§ AVAILABLE DATA
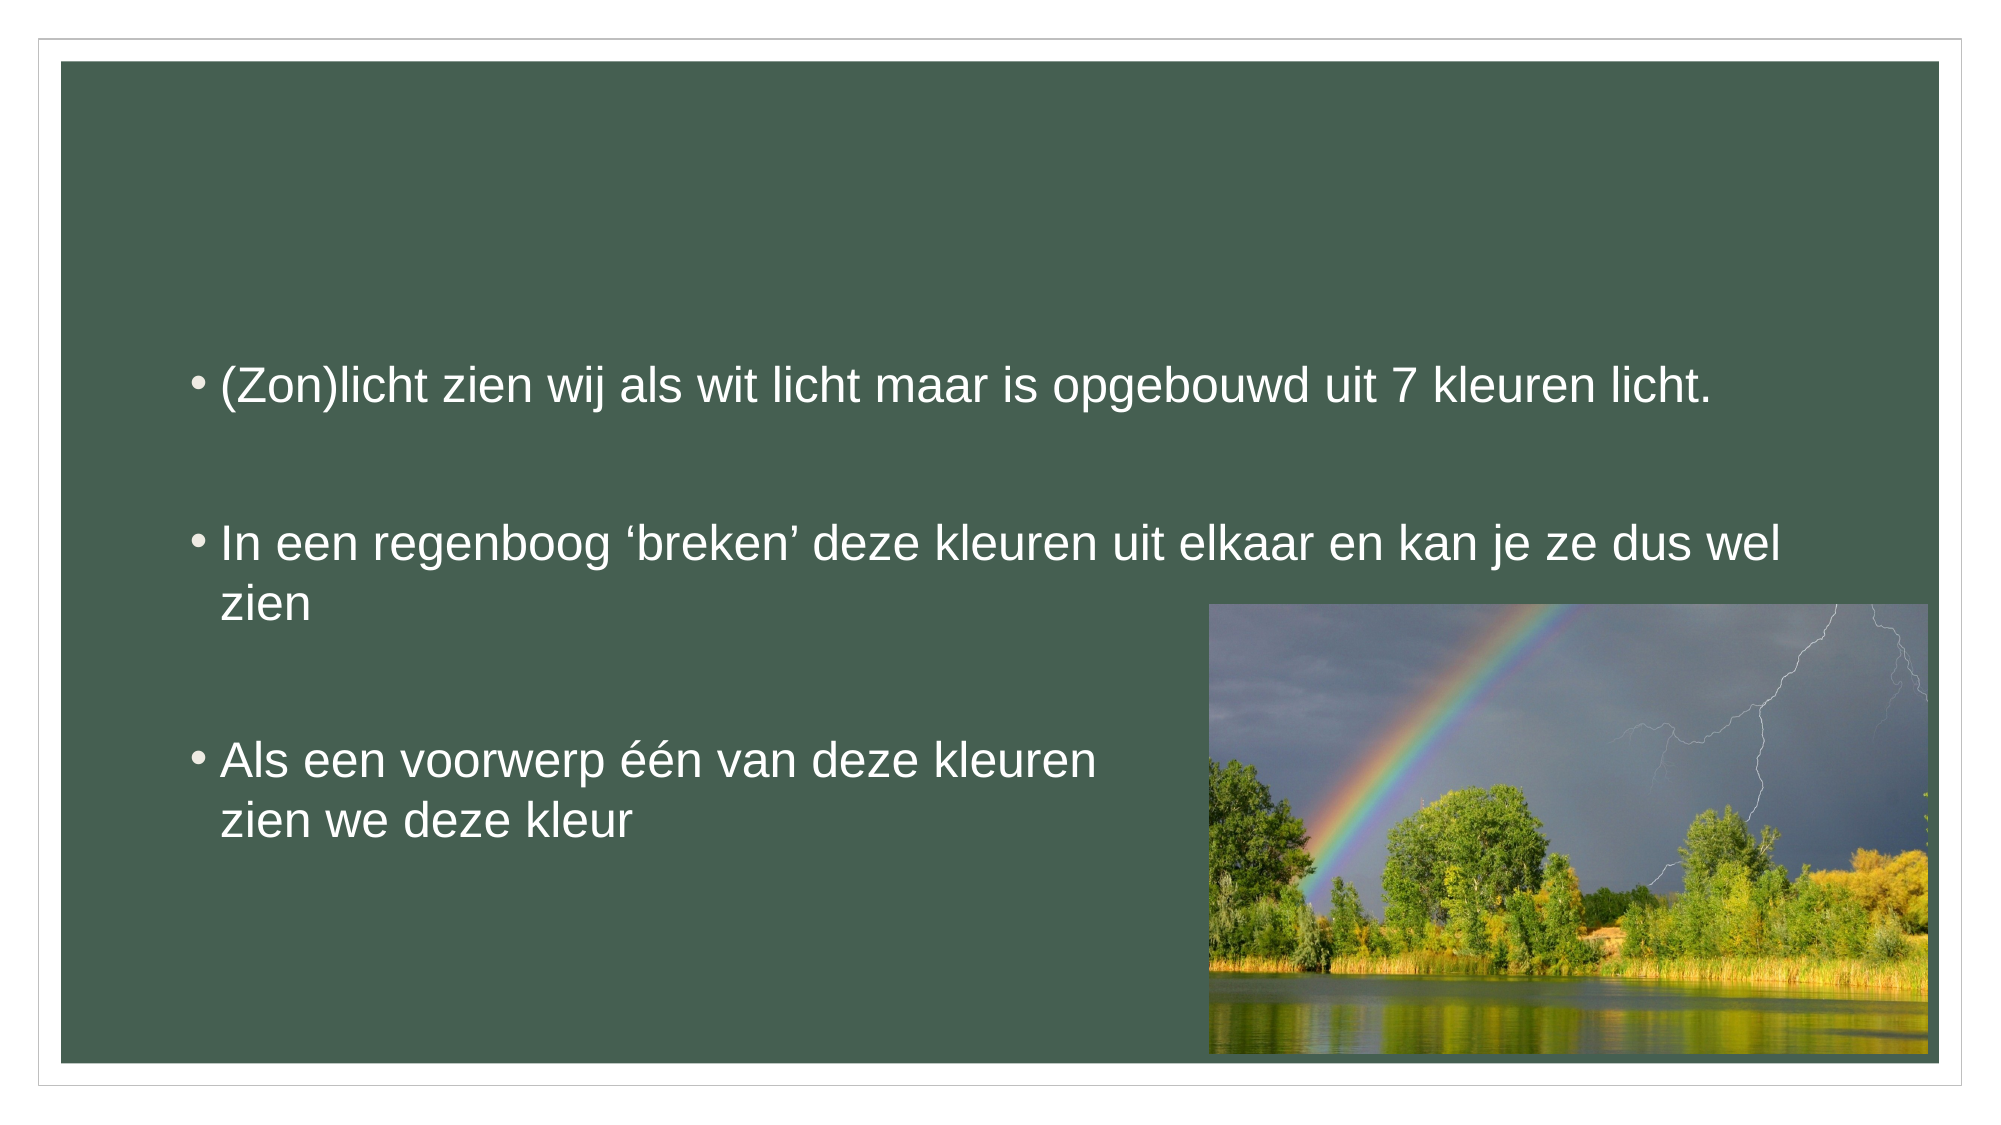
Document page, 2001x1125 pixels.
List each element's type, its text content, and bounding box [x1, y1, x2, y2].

list (Zon)licht zien wij als wit licht maar is opgebouwd uit 7 kleuren licht. In een regenboog ‘breken’ deze kleuren uit elkaar en kan je ze dus wel zien Als een voorwerp één van deze kleuren absorbeert zien we deze kleur [174, 345, 1825, 990]
picture [1209, 604, 1928, 1054]
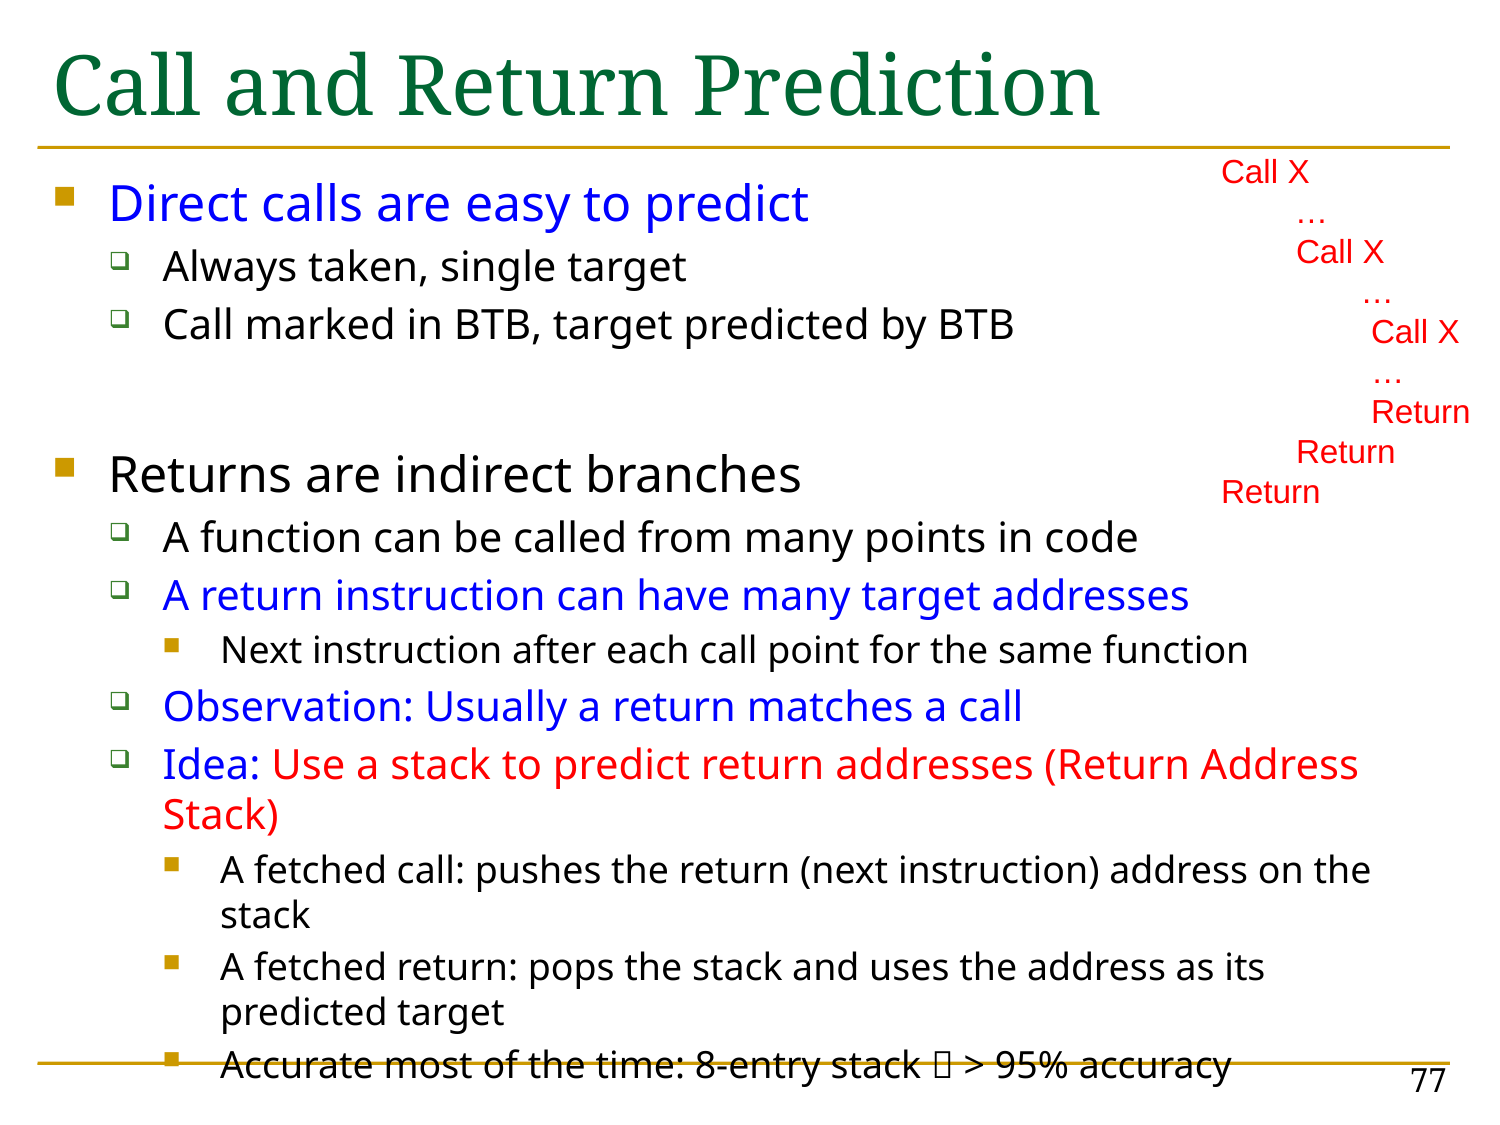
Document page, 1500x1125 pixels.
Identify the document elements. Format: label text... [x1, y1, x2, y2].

title Call and Return Prediction [37, 24, 1450, 163]
slide_number 77 [1111, 1036, 1462, 1112]
text_box Call X … Call X … Call X … Return Return Return [1206, 143, 1486, 563]
list Direct calls are easy to predict Always taken, single target Call marked in BTB, target predicted by BTB Returns are indirect branches A function can be called from many points in code A return instruction can have many target addresses Next instruction after each call point for the same function Observation: Usually a return matches a call Idea: Use a stack to predict return addresses (Return Address Stack) A fetched call: pushes the return (next instruction) address on the stack A fetched return: pops the stack and uses the address as its predicted target Accurate most of the time: 8-entry stack  > 95% accuracy [37, 163, 1450, 1016]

§ WORK ORDER
Lines from the one holding "List each element's" down to the last line of the entries above must be retyped exactly, inclusive of both, with no pictures and nothing else.

§ SOLUTION TO THIS EXERCISE
List each element's type, its text content, and bounding box [x1, y1, x2, y2].

list (Zon)licht zien wij als wit licht maar is opgebouwd uit 7 kleuren licht. In een regenboog ‘breken’ deze kleuren uit elkaar en kan je ze dus wel zien Als een voorwerp één van deze kleuren absorbeert zien we deze kleur [174, 345, 1825, 990]
picture [1209, 604, 1928, 1054]
Document page, 1500x1125 pixels.
Identify the document elements. Format: label text... [x1, y1, x2, y2].

title Call and Return Prediction [37, 24, 1450, 163]
slide_number 77 [1111, 1036, 1462, 1112]
text_box Call X … Call X … Call X … Return Return Return [1206, 143, 1486, 563]
list Direct calls are easy to predict Always taken, single target Call marked in BTB, target predicted by BTB Returns are indirect branches A function can be called from many points in code A return instruction can have many target addresses Next instruction after each call point for the same function Observation: Usually a return matches a call Idea: Use a stack to predict return addresses (Return Address Stack) A fetched call: pushes the return (next instruction) address on the stack A fetched return: pops the stack and uses the address as its predicted target Accurate most of the time: 8-entry stack  > 95% accuracy [37, 163, 1450, 1016]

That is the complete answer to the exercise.